I had never hiked seriously before, and for some reason decided to sign up for Hiking 3 (there are only four levels of hiking). To be honest, that didn’t bother me that much until I actually got my rental frame pack in Robo basement. I remember I put this gigantic thing on my shoulders – completely empty – and it looked like it was going to just engulf me. Needless to say, I started getting a little worried that maybe I had bitten off more than I could chew. I was worried about making a fool of myself in front of the very first group of people I would hang out with, not just because of the fact that I would probably struggle with the hiking aspect, but what if I couldn’t carry a conversation with them? What if all my jokes fell flat? After so many years of always being in a place where I knew at least a few familiar faces, I was worried that maybe I had lost the skill to make new friends. I felt anxious about the idea of being a blank slate again, and that maybe the rest of my Dartmouth experience could be dictated by the next five days of Trips. In the end, yes the hiking was very hard – I think there was a steady stream of sweat running down my face (I also never sat down because I had a hard time standing back up without falling over due to the frame pack) – my jokes were sometimes funny, and my Trips experience in no way dictated how the rest of Dartmouth would go for me (and neither will it do that for you!). If you have fun, great! If you don’t, that’s fine too! It doesn’t mean that you won’t be able to make the most of Dartmouth.

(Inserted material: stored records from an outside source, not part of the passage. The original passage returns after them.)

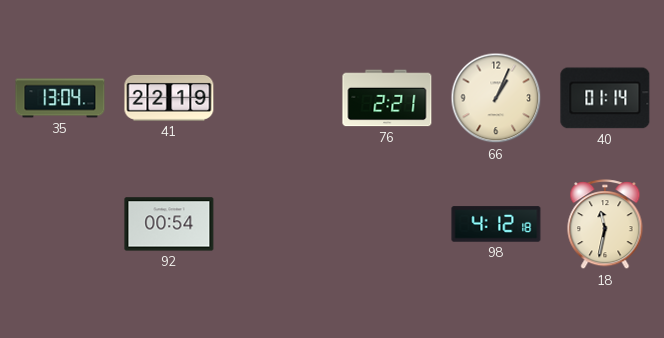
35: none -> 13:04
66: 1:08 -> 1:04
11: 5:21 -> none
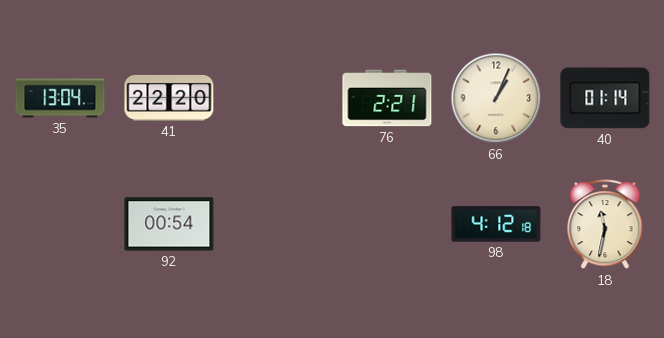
41: 22:19 -> 22:20
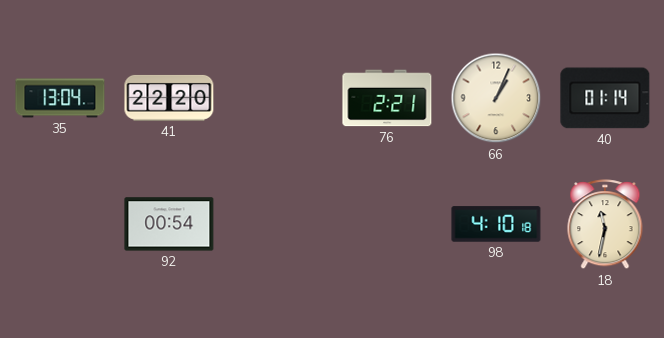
98: 4:12 -> 4:10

What is your favorite thing to eat on campus?
Collis stir-fry with salad bar veggies (spinach, broccoli, kale, corn) with crispy chicken and an egg over medium on top (with light thai peanut and light medium). Oh, and a spattering of Dave’s Spice.

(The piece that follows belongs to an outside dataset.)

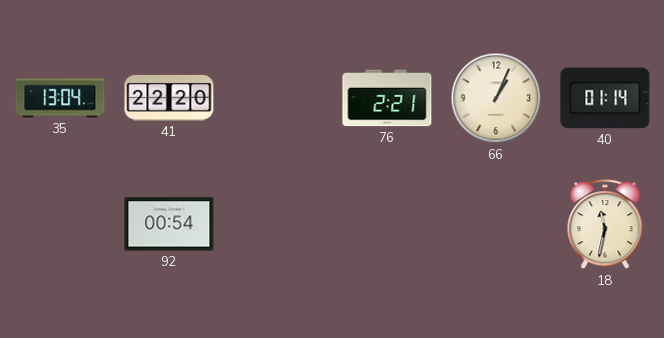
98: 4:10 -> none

Tell us about a highlight of your time at Dartmouth so far.
Hmmm…I don’t really have a specific highlight, but in general, I would have to say that it’s whenever I meet someone I think I would click with, I almost immediately try to set up a one-on-one meal with them to get to know them better. And many of those meals have been some of my favorite ones here, and many of them have also evolved into some of my most cherished relationships. So remember, never stop being open to the idea that someone could become a genuinely close friend. It’s easy to settle into your comfortable network of friends, but there’s so much to gain from just reaching out to new people. Sometimes, you don’t know what you were missing until you find it.
What’s the most important item you forgot to pack when you came to move in?

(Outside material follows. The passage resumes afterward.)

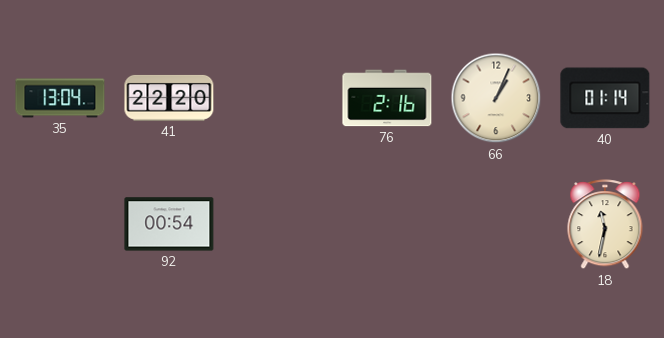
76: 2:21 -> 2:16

If you could go back to the beginning of your first year here and tell yourself one thing, what would it be?
So, I hail from a large public school in the north shore suburbs of Chicago (wooo gotta love the 847), and there was only one other person from my graduating class of 1000+ that was coming to Dartmouth with me. I was definitely most worried about finding my own sense of place at Dartmouth. I had heard so much about Dartmouth – whether from students I met when I visited, from the 2016 Facebook page, or from the news – and despite my efforts not to, I had begun to create an idea of what the “Dartmouth experience” was, and what it would mean to “succeed” by Dartmouth standards. If I could go back, I would tell myself to just do what makes me happy. When it comes to creating a life for yourself here at Dartmouth, there is no should or shouldn’t (other than yknow…basic societal rules and laws). No matter how prevalent you may perceive a certain narrative at Dartmouth to be, you don’t need to squeeze your own experience to fit that if deep down, you know it’s not what you want.